Only the lines from the first line of the data through the line containing "Rendered at 1500 by 844 pixels." belong in the answer, transcribed exactly; pictures do not.

Records from a collection:
++++++

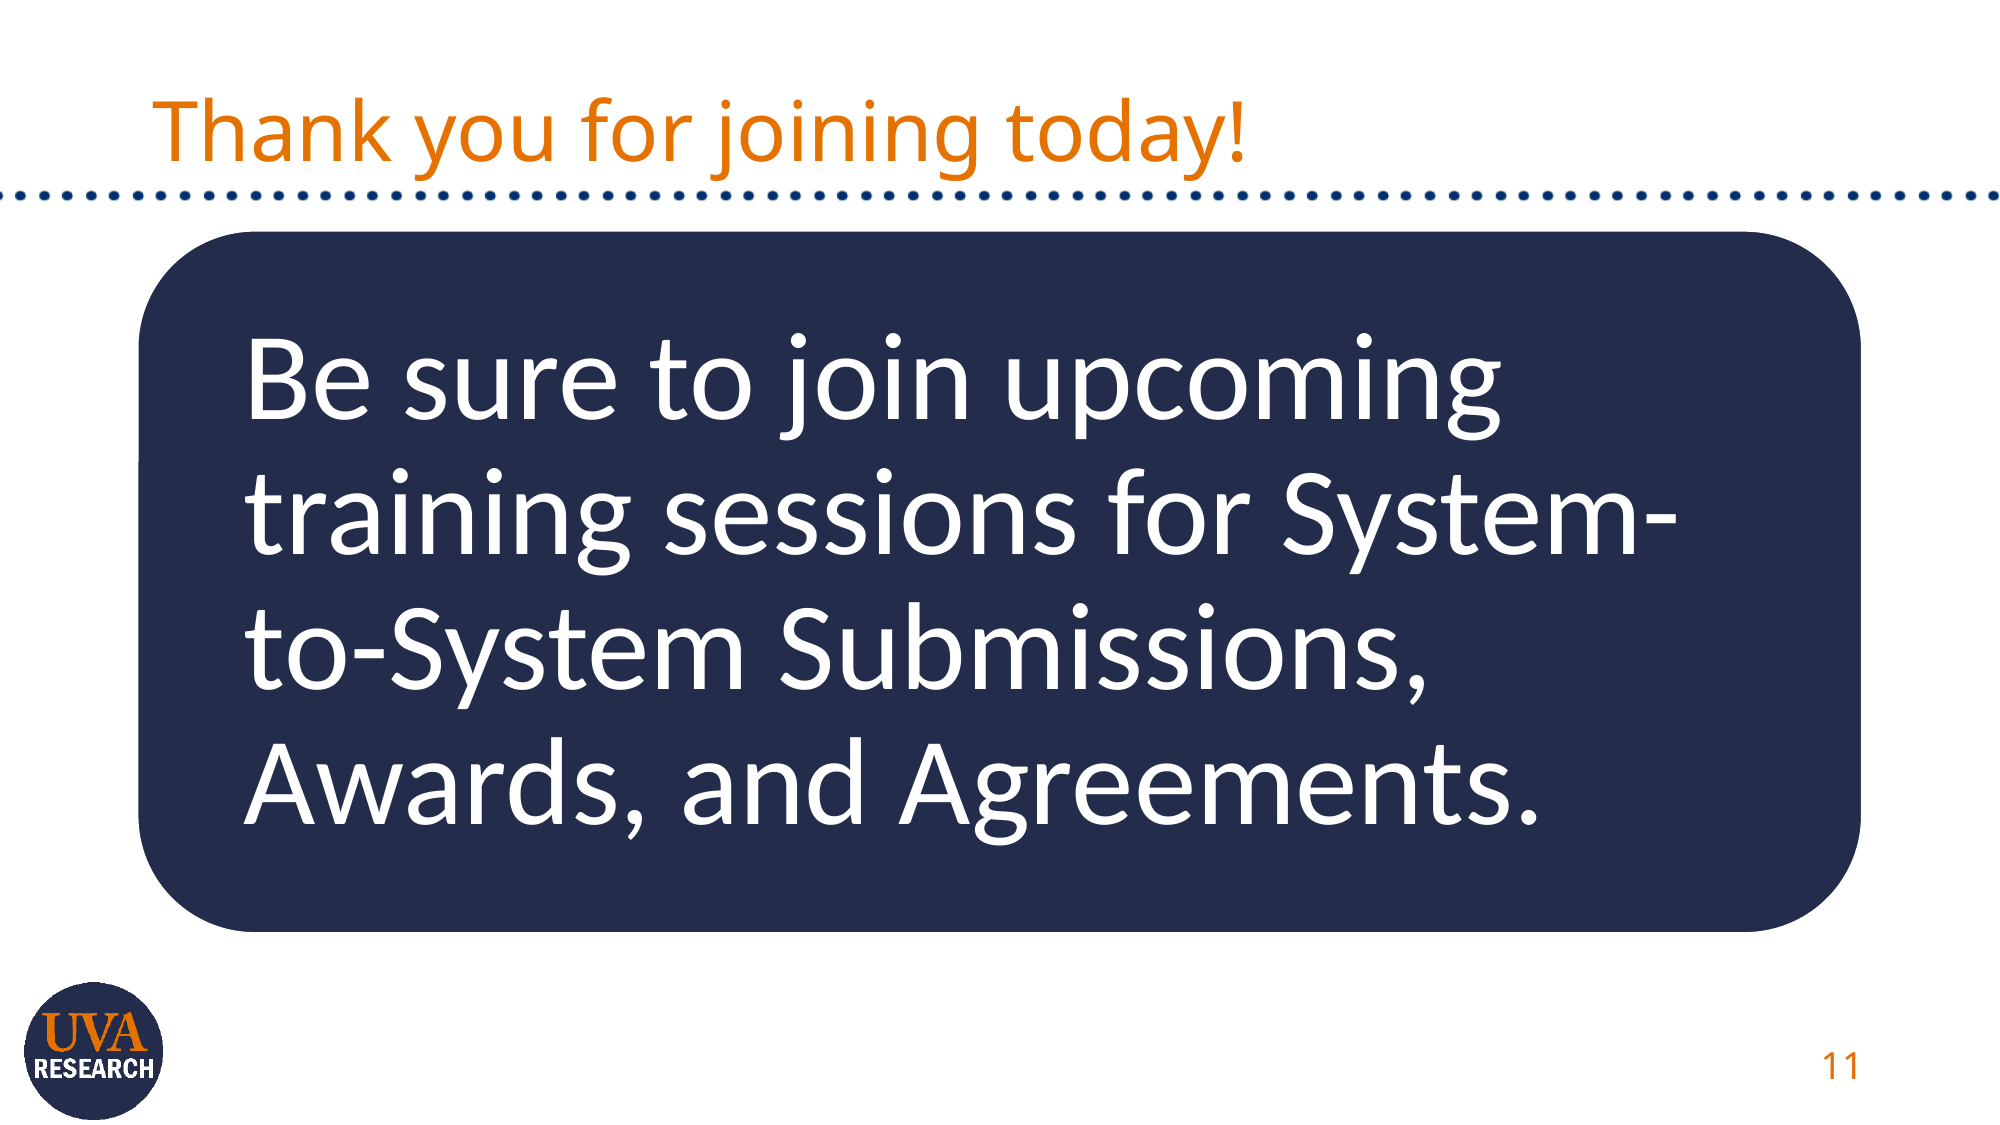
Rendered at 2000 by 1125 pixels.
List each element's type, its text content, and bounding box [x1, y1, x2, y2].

title Thank you for joining today! [137, 60, 1862, 210]
picture [0, 180, 2000, 212]
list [137, 224, 1862, 939]
picture [24, 982, 163, 1120]
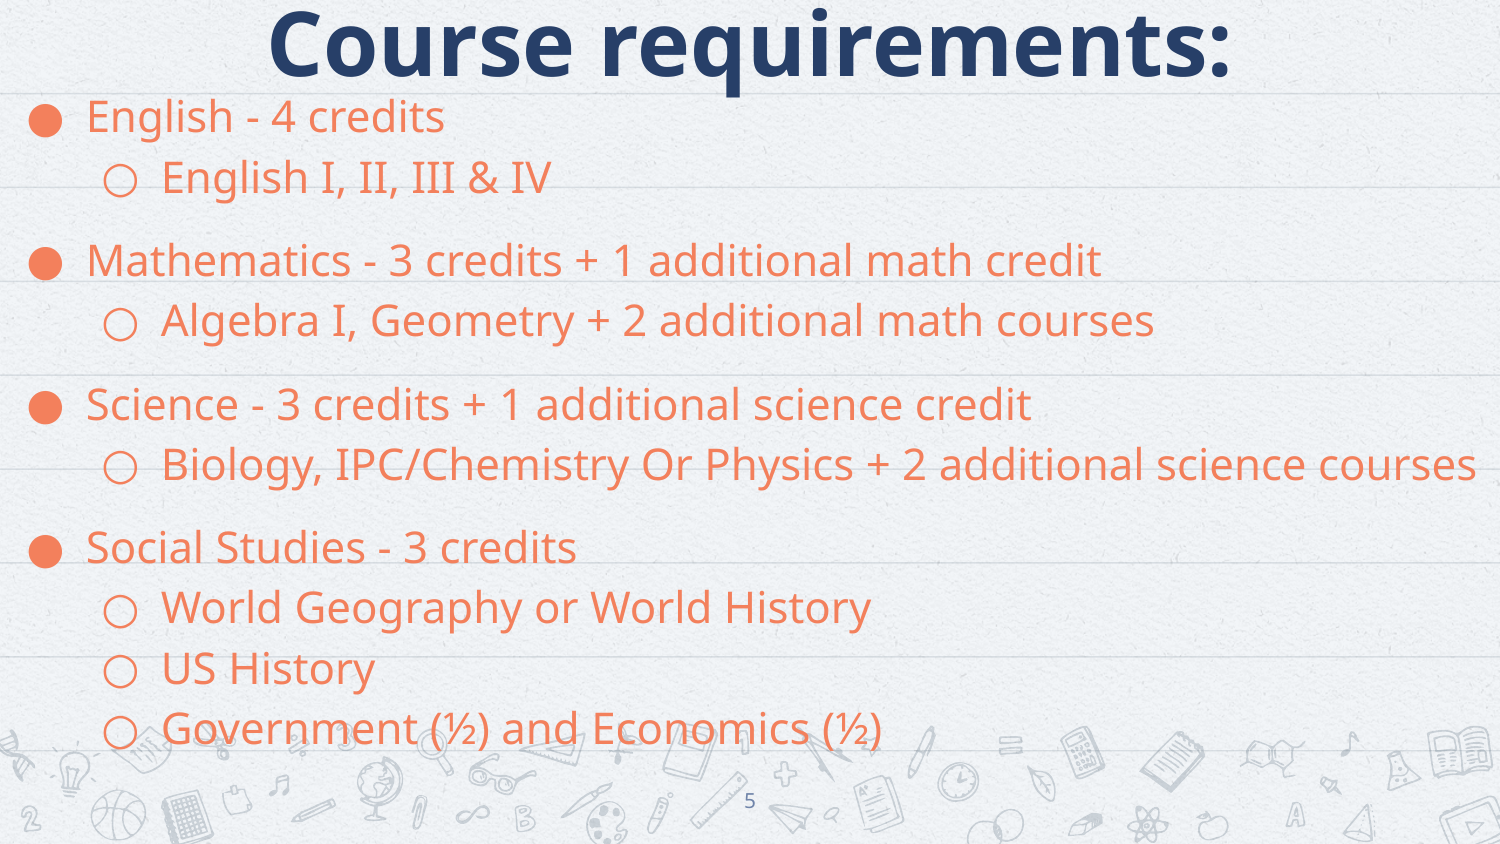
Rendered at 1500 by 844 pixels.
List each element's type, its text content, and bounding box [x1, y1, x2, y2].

title FHSP +Endorsement - Course requirements: [168, 5, 1332, 81]
slide_number 5 [705, 779, 795, 825]
picture [0, 0, 1500, 844]
list English - 4 credits English I, II, III & IV Mathematics - 3 credits + 1 additional math credit Algebra I, Geometry + 2 additional math courses Science - 3 credits + 1 additional science credit Biology, IPC/Chemistry Or Physics + 2 additional science courses Social Studies - 3 credits World Geography or World History US History Government (½) and Economics (½) [10, 81, 1480, 793]
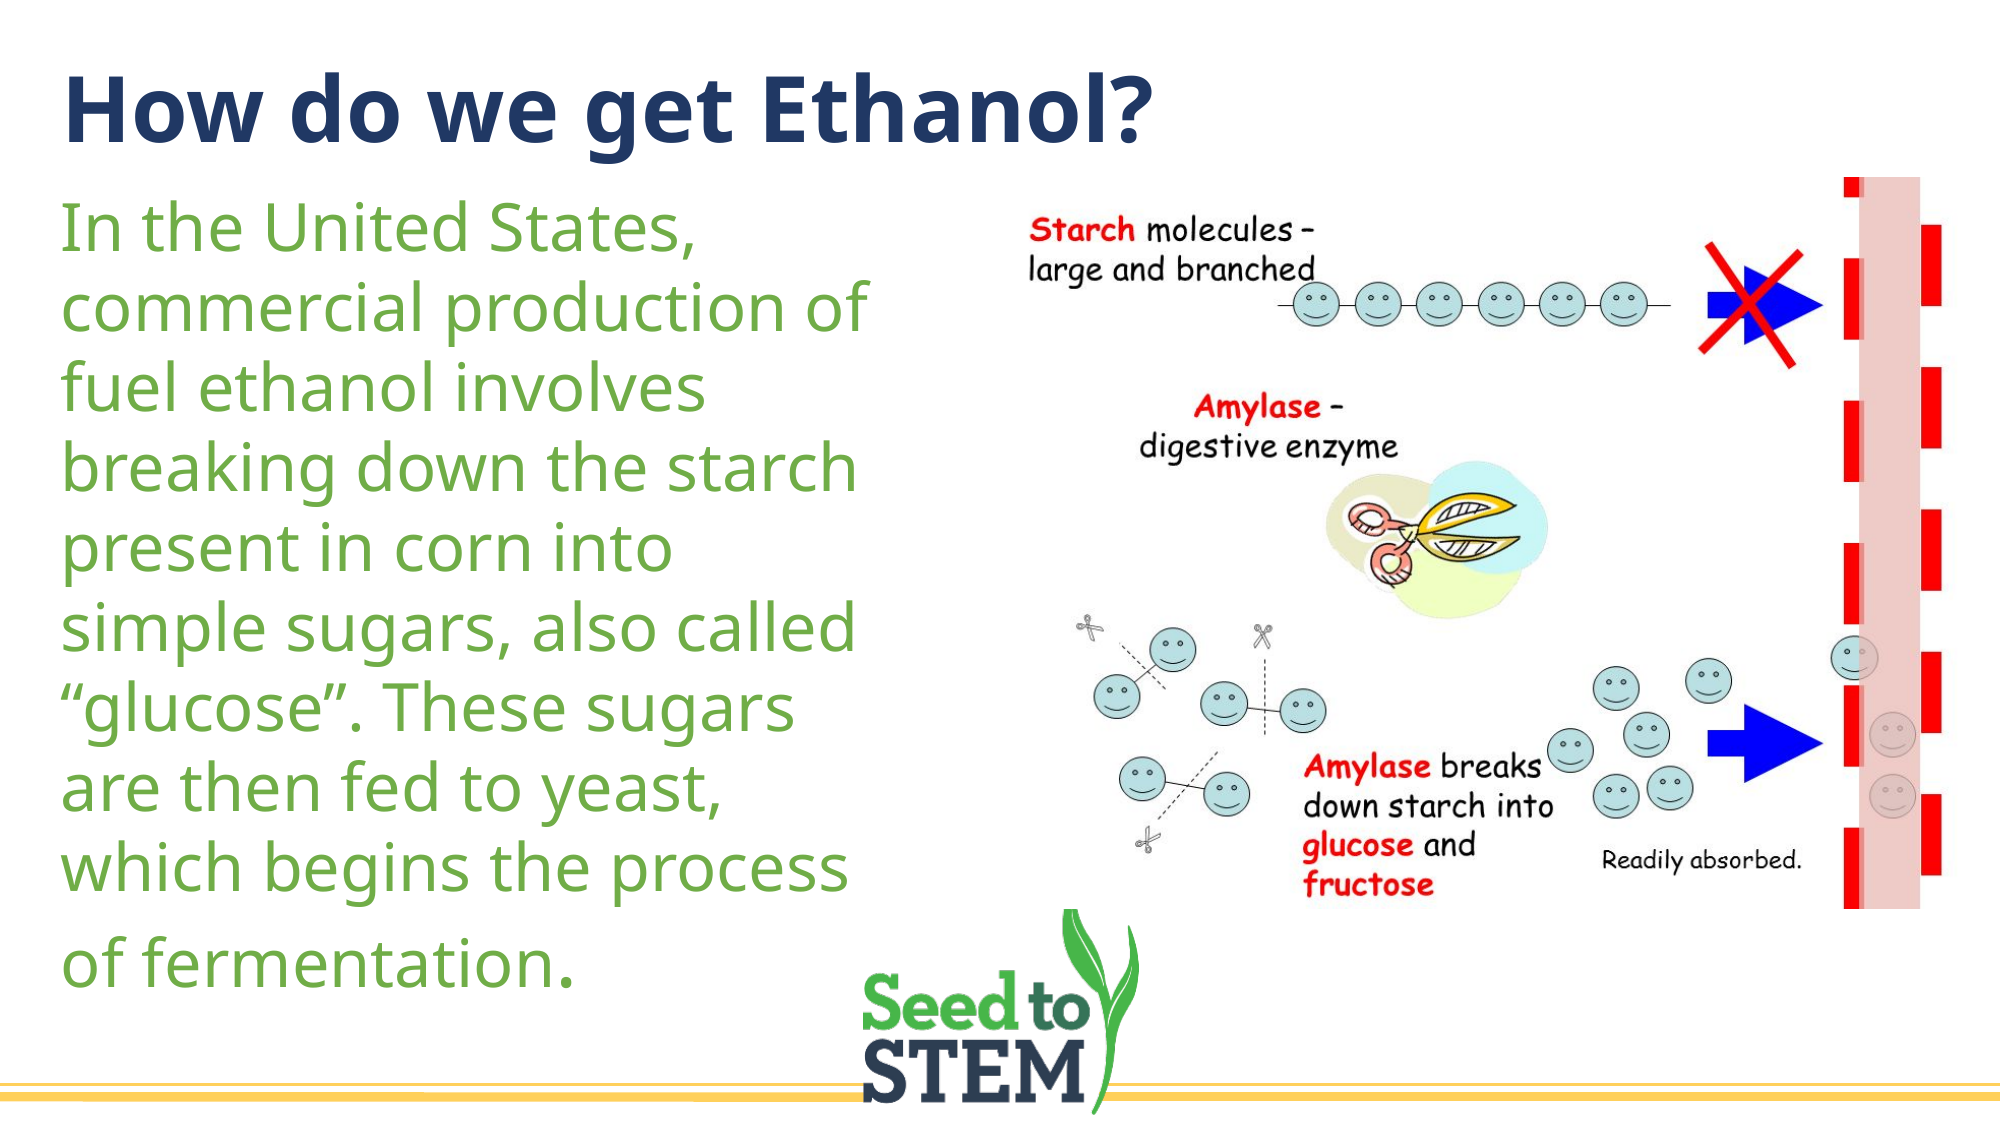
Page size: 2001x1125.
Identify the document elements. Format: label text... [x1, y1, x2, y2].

text_box How do we get Ethanol? [46, 43, 1262, 168]
picture [862, 177, 1973, 1125]
text_box In the United States, commercial production of fuel ethanol involves breaking down the starch present in corn into simple sugars, also called “glucose”. These sugars are then fed to yeast, which begins the process of fermentation. [46, 177, 896, 1012]
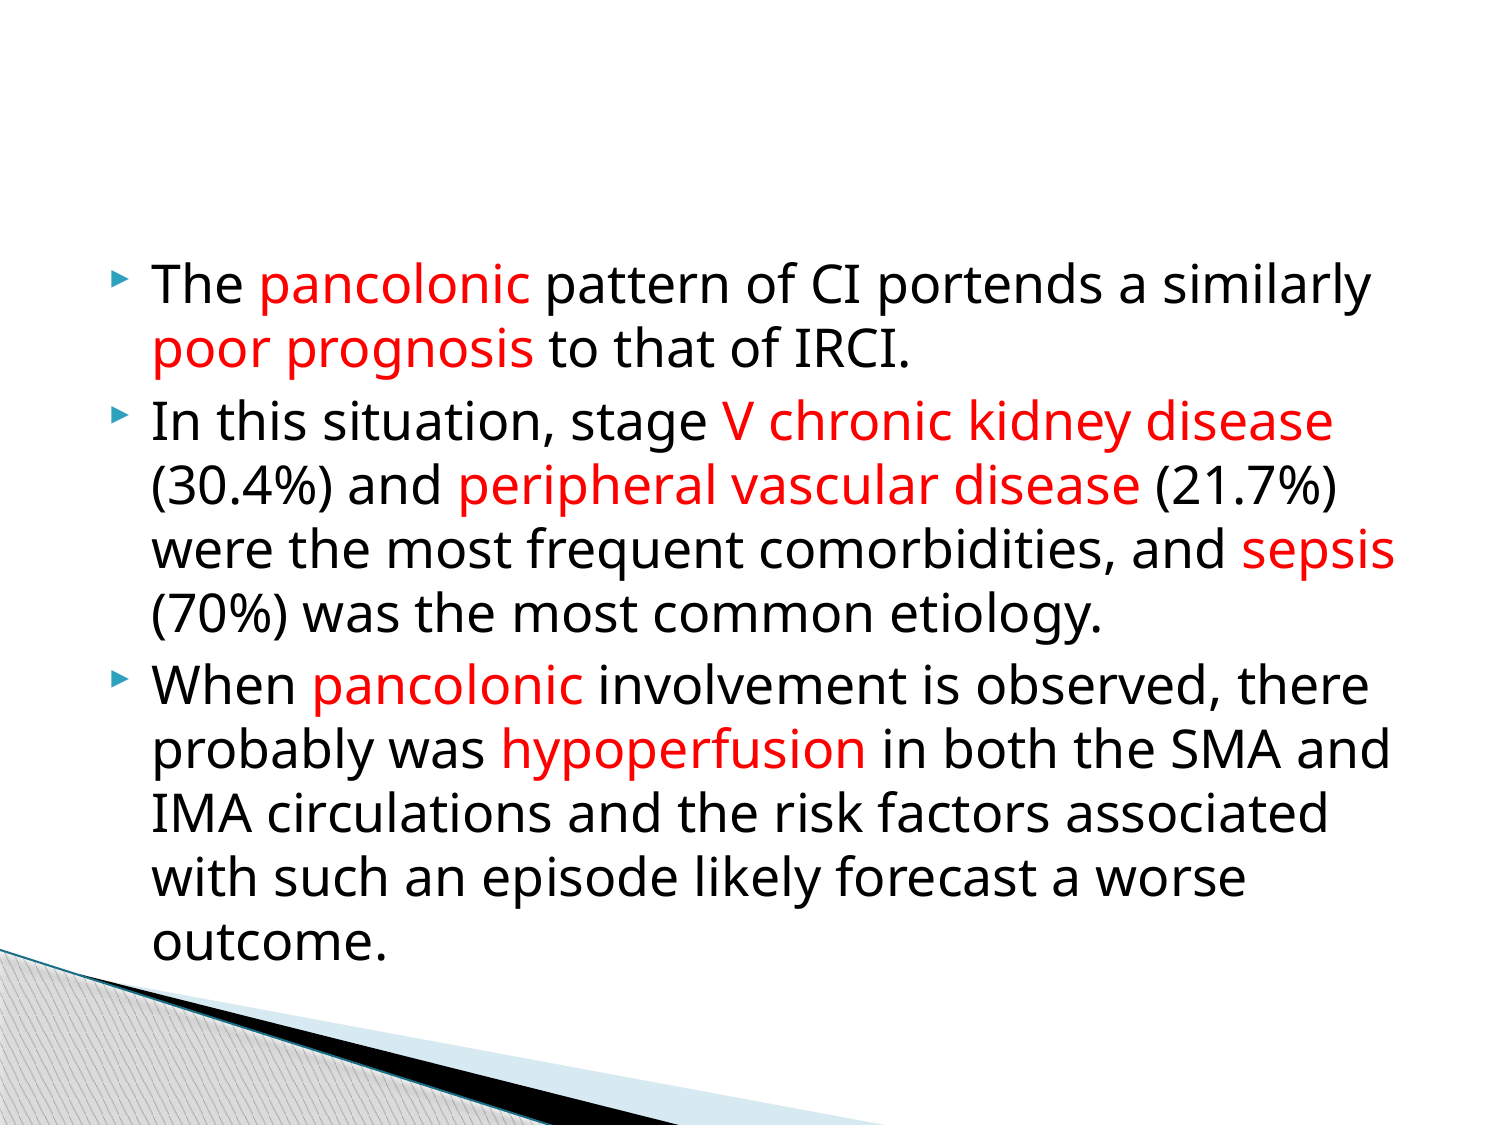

++++++

#### OUTPUT BELOW
Rendered at 2000 by 1125 pixels.
List each element's type, its text content, and bounding box [x1, y1, x2, y2].

title Thank you for joining today! [137, 60, 1862, 210]
picture [0, 180, 2000, 212]
list [137, 224, 1862, 939]
picture [24, 982, 163, 1120]
Rendered at 1500 by 844 pixels.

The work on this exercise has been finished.